Por Thainã de Medeiros no Brasil 247

Recentemente, nós moradores do Complexo do Alemão e Penha, fomos surpreendidos com uma notícia que deixaria qualquer morador de favela contente: o governo vai construir uma clínica da família no Morro das Palmeiras! Ao que tudo indica, a tal clínica da família será construída em um tempo recorde, e ficará pronta antes do fim do segundo turno. Mas felicidade de pobre dura pouco, já que para ela ser erguida a única biblioteca do morro terá que ser destruída. E isso que não é uma boa notícia, poderia ao menos ser uma notícia razoável, já que teria uma clínica… Algumas fontes dizem que ela só terá duração de 5 meses.
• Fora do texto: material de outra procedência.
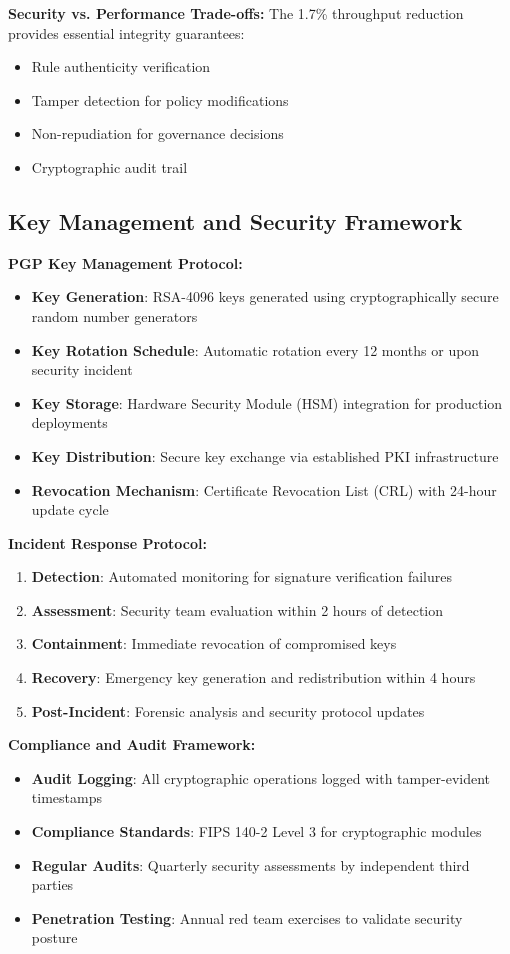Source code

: \documentclass[sigconf,natbib]{acmart}
\begin{document}
\textbf{Security vs. Performance Trade-offs:}
The 1.7\% throughput reduction provides essential integrity guarantees:
\begin{itemize}
    \item Rule authenticity verification
    \item Tamper detection for policy modifications
    \item Non-repudiation for governance decisions
    \item Cryptographic audit trail
\end{itemize}

\subsection{Key Management and Security Framework}
\label{app:key_management}

\textbf{PGP Key Management Protocol:}
\begin{itemize}
    \item \textbf{Key Generation}: RSA-4096 keys generated using cryptographically secure random number generators
    \item \textbf{Key Rotation Schedule}: Automatic rotation every 12 months or upon security incident
    \item \textbf{Key Storage}: Hardware Security Module (HSM) integration for production deployments
    \item \textbf{Key Distribution}: Secure key exchange via established PKI infrastructure
    \item \textbf{Revocation Mechanism}: Certificate Revocation List (CRL) with 24-hour update cycle
\end{itemize}

\textbf{Incident Response Protocol:}
\begin{enumerate}
    \item \textbf{Detection}: Automated monitoring for signature verification failures
    \item \textbf{Assessment}: Security team evaluation within 2 hours of detection
    \item \textbf{Containment}: Immediate revocation of compromised keys
    \item \textbf{Recovery}: Emergency key generation and redistribution within 4 hours
    \item \textbf{Post-Incident}: Forensic analysis and security protocol updates
\end{enumerate}

\textbf{Compliance and Audit Framework:}
\begin{itemize}
    \item \textbf{Audit Logging}: All cryptographic operations logged with tamper-evident timestamps
    \item \textbf{Compliance Standards}: FIPS 140-2 Level 3 for cryptographic modules
    \item \textbf{Regular Audits}: Quarterly security assessments by independent third parties
    \item \textbf{Penetration Testing}: Annual red team exercises to validate security posture
\end{itemize}
\end{document}
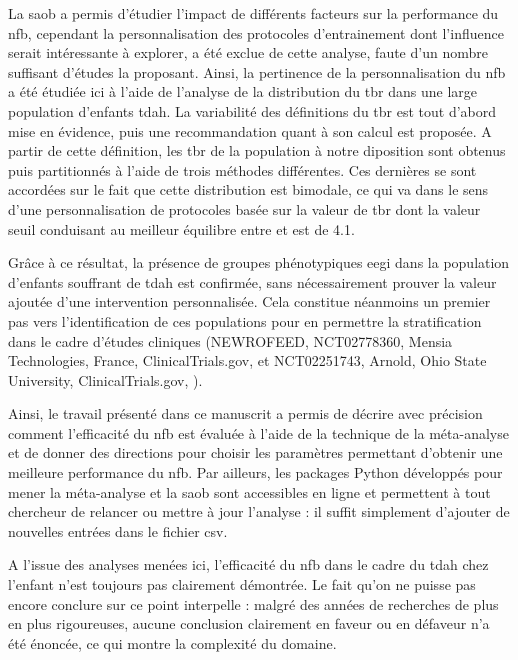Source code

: La \gls{saob} a permis d'étudier l'impact de différents facteurs sur la performance du \gls{nfb}, cependant la personnalisation 
des protocoles d'entrainement dont l'influence serait intéressante 
à explorer, a été exclue de cette analyse, faute d'un nombre suffisant d'études la proposant. Ainsi, la pertinence de la personnalisation 
du \gls{nfb} a été étudiée ici à l'aide de l'analyse de la distribution 
du \gls{tbr} dans une large population d'enfants \gls{tdah}. La variabilité des définitions du \gls{tbr} est tout d'abord mise en 
évidence, puis une recommandation quant à son calcul est proposée. A partir de cette définition, les \gls{tbr} de la population à notre diposition
sont obtenus puis partitionnés à l'aide de trois méthodes différentes. Ces dernières se sont accordées sur le fait que cette distribution 
est bimodale, ce qui va dans 
le sens d'une personnalisation de protocoles basée sur la valeur de \gls{tbr} dont la valeur seuil conduisant au meilleur équilibre entre 
 et  est de 4.1. 

Grâce à ce résultat, la présence de 
groupes phénotypiques \gls{eegi} dans la population d'enfants souffrant de \gls{tdah} est confirmée, sans nécessairement prouver la valeur ajoutée d'une 
intervention personnalisée. Cela constitue néanmoins un premier pas vers l'identification de ces populations pour en 
permettre la stratification dans le cadre d'études cliniques (NEWROFEED, NCT02778360, Mensia Technologies, France, ClinicalTrials.gov, \citet{Bioulac2019} et NCT02251743, Arnold, Ohio State University, 
ClinicalTrials.gov, \citet{Kerson2013}).

Ainsi, le travail présenté dans ce manuscrit a permis de décrire avec précision comment l'efficacité du \gls{nfb} est évaluée à l'aide de 
la technique de la méta-analyse et de donner des 
directions pour choisir les paramètres permettant d'obtenir une meilleure performance du \gls{nfb}. Par ailleurs, les packages Python développés pour mener 
la méta-analyse et la \gls{saob}
sont accessibles en ligne et permettent à tout chercheur de relancer ou mettre à jour l'analyse : il suffit simplement d'ajouter de nouvelles 
entrées dans le fichier \gls{csv}.

A l'issue des analyses menées ici, l'efficacité du \gls{nfb} dans le cadre du \gls{tdah} chez l'enfant n'est toujours pas clairement démontrée. 
Le fait qu'on ne puisse pas encore conclure sur ce point interpelle : malgré des années de recherches de plus en plus rigoureuses, aucune conclusion
clairement en faveur ou en défaveur n'a été énoncée, ce qui montre la complexité du domaine.   

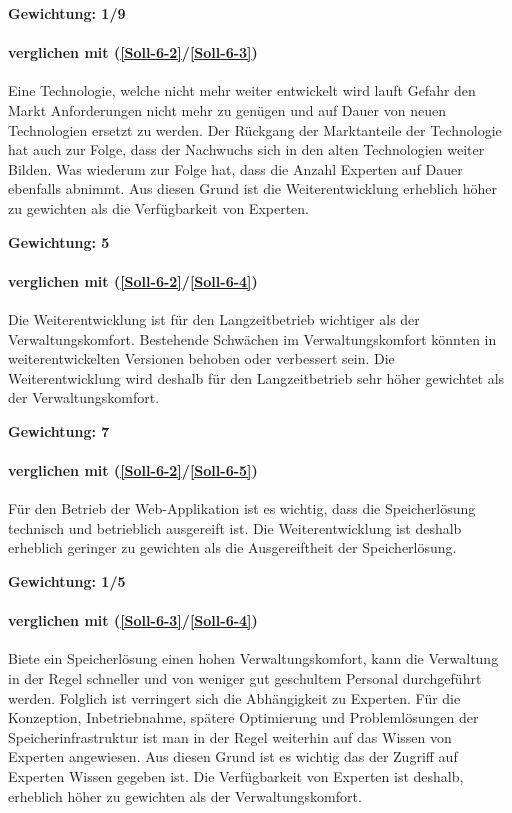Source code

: \textbf{Gewichtung: 1/9}

\paragraph*{ verglichen mit  (\ref{Soll-6-2}/\ref{Soll-6-3})}
Eine Technologie, welche nicht mehr weiter entwickelt wird lauft Gefahr den Markt Anforderungen nicht mehr zu genügen und auf Dauer von neuen Technologien ersetzt zu werden. Der Rückgang der Marktanteile der Technologie hat auch zur Folge, dass der Nachwuchs sich in den alten Technologien weiter Bilden. Was wiederum zur Folge hat, dass die Anzahl Experten auf Dauer ebenfalls abnimmt. Aus diesen Grund ist die Weiterentwicklung erheblich höher zu gewichten als die Verfügbarkeit von Experten.

\textbf{Gewichtung: 5}

\paragraph*{ verglichen mit  (\ref{Soll-6-2}/\ref{Soll-6-4})}

Die Weiterentwicklung ist für den Langzeitbetrieb wichtiger als der Verwaltungskomfort. Bestehende Schwächen im Verwaltungskomfort könnten in weiterentwickelten Versionen behoben oder verbessert sein. Die Weiterentwicklung wird deshalb für den Langzeitbetrieb sehr höher gewichtet als der Verwaltungskomfort.

\textbf{Gewichtung: 7}

\paragraph*{ verglichen mit  (\ref{Soll-6-2}/\ref{Soll-6-5})}
Für den Betrieb der Web-Applikation ist es wichtig, dass die Speicherlösung technisch und betrieblich ausgereift ist. Die Weiterentwicklung ist deshalb erheblich geringer zu gewichten als die Ausgereiftheit der Speicherlösung.

\textbf{Gewichtung: 1/5}


\paragraph*{ verglichen mit  (\ref{Soll-6-3}/\ref{Soll-6-4})}
Biete ein Speicherlösung einen hohen Verwaltungskomfort, kann die Verwaltung in der Regel schneller und von weniger gut geschultem Personal durchgeführt werden. Folglich ist verringert sich die Abhängigkeit zu Experten. Für die Konzeption, Inbetriebnahme, spätere Optimierung und Problemlösungen der Speicherinfrastruktur ist man in der Regel weiterhin auf das Wissen von Experten angewiesen. Aus diesen Grund ist es wichtig das der Zugriff auf Experten Wissen gegeben ist. Die Verfügbarkeit von Experten ist deshalb, erheblich höher zu gewichten als der Verwaltungskomfort. 

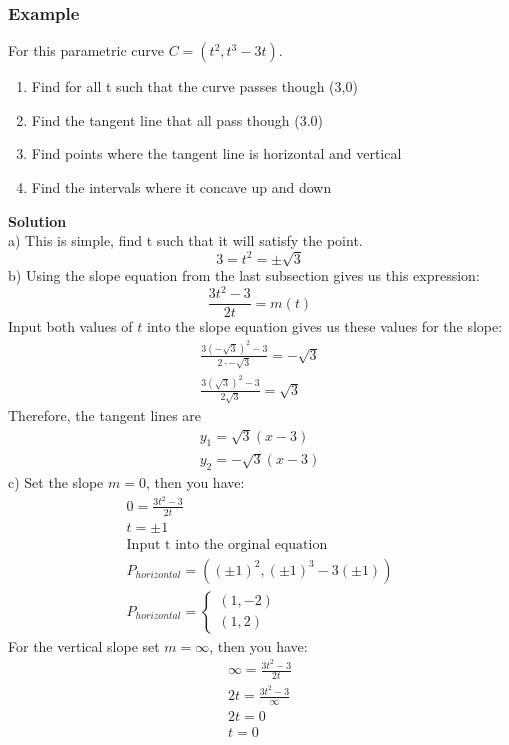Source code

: \documentclass[./MATH-115-Notes.tex]{subfiles}
\begin{document}
\subsubsection{Example}
For this parametric curve $ C = (t^2, t^3 - 3t) $.
\begin{enumerate}[label=\alph*)]
    \item Find for all t such that the curve passes though (3,0)
    \item Find the tangent line that all pass though (3.0)
    \item Find points where the tangent line is horizontal and vertical
    \item Find the intervals where it concave up and down
\end{enumerate}
\textbf{Solution}\\
\noindent
a) This is simple, find t such that it will satisfy the point.
$$
    3 = t^2 = \pm \sqrt{3}
$$
b) Using the slope equation from the last subsection gives us this expression:
$$
    \frac{3t^2-3}{2t} = m(t)
$$
Input both values of $t$ into the slope equation gives us these values for the slope:
\begin{gather*}
    \frac{3(-\sqrt{3})^2-3}{2\cdot-\sqrt{3}} = -\sqrt{3}\\
    \frac{3(\sqrt{3})^2-3}{2\sqrt{3}} = \sqrt{3}
\end{gather*}
Therefore, the tangent lines are 
\begin{gather*}
    y_1 = \sqrt{3}(x - 3)\\
    y_2 = -\sqrt{3}(x - 3)
\end{gather*}
c) Set the slope $m = 0$, then you have:
\begin{gather*}
    0 = \frac{3t^2-3}{2t}\\
    t = \pm 1 \\
    \text{Input t into the orginal equation}\\
    P_{horizontal} = ( (\pm 1)^2 , (\pm 1)^3 - 3(\pm 1) )\\
    P_{horizontal} = 
    \begin{cases}
    (1, -2)\\
    (1, 2)    
    \end{cases}
\end{gather*}
For the vertical slope set $m = \infty$, then you have:
\begin{gather*}
    \infty =  \frac{3t^2-3}{2t}\\
    2t = \frac{3t^2-3}{\infty}\\
    2t = 0\\
    t = 0
\end{gather*} 
\end{document}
A destruição dessa biblioteca, a única construída após a instalação da UPP, para a criação de uma clínica repete a lógica de que a favela não precisa de equipamentos culturais, de que cultura é um bem menor frente a outras demandas igualmente necessárias.

Longe de mim ser contra a construção de uma clínica da família, mas como diriam os Titãs: “A gente quer comida. A gente quer comida diversão e arte. […], saída para qualquer parte […] A gente quer a vida, como a vida quer.”

Essa lógica de que cultura é um bem menor é  a mesma que permite que professores de arte não sejam necessários em escolas, é a mesma que constrói museus no centro do Rio de Janeiro mas fecha o Museu da Maré. A mesmíssima lógica que financia a atual, e caríssima, feira de arte do Rio de Janeiro, mas não dá um centavo para as diversas iniciativas artísticas independentes que surgem todos os dias dentro das favelas, como o artdancy (meninos que dão aula de passinho); os grafiteiros Mário Bands, Bidu, o grafiteiro do Amor, todos reconhecidos pelos seus traços e cores; o conhecido “escultor” do morro dos mineiros, um senhor de idade que faz maquetes do Complexo do Alemão. A lista é imensa.

As formas de proibir a favela de produzir cultura são variadas: a já citada falta de incentivo é uma delas, a proibição outra, e a criação de leis que beneficiam as elites são bem eficazes. A destruição da biblioteca para construção da clínica é apenas uma inovação.

No ano passado existia outra biblioteca no Morro dos Mineiros, também no Complexo do Alemão. Essa biblioteca foi erguida por jovens em uma garagem, sem apoio, precisaram fechar. Também ano passado, no alto da Alvorada, uma iniciativa independente do Barraco55 alugou um espaço para abrigar exposições (uma das quais este que voz fala foi curador), shows, saraus e tudo mais o que viesse somar. Infelizmente precisou fechar, também por falta de verba. Estes equipamentos fechados se juntam aos bailes funk proibidos de acontecer, aos jovens presos por ouvir funk na rua, às rádios e TVs comunitárias proibidas de funcionar por causa de leis que beneficiam apenas grandes investimentos.

Apenas potencializar o que já existe seria suficiente para tornar o Complexo do Alemão em um importante pólo de cultura. Infelizmente essa chance está sendo perdida para tentar ganhar uns votos.

*Thainã de Medeiros, 31, é museólogo e morador do Complexo da Penha. Atualmente participa de dois coletivos independentes: Ocupa Alemão e o Coletivo Papo Reto.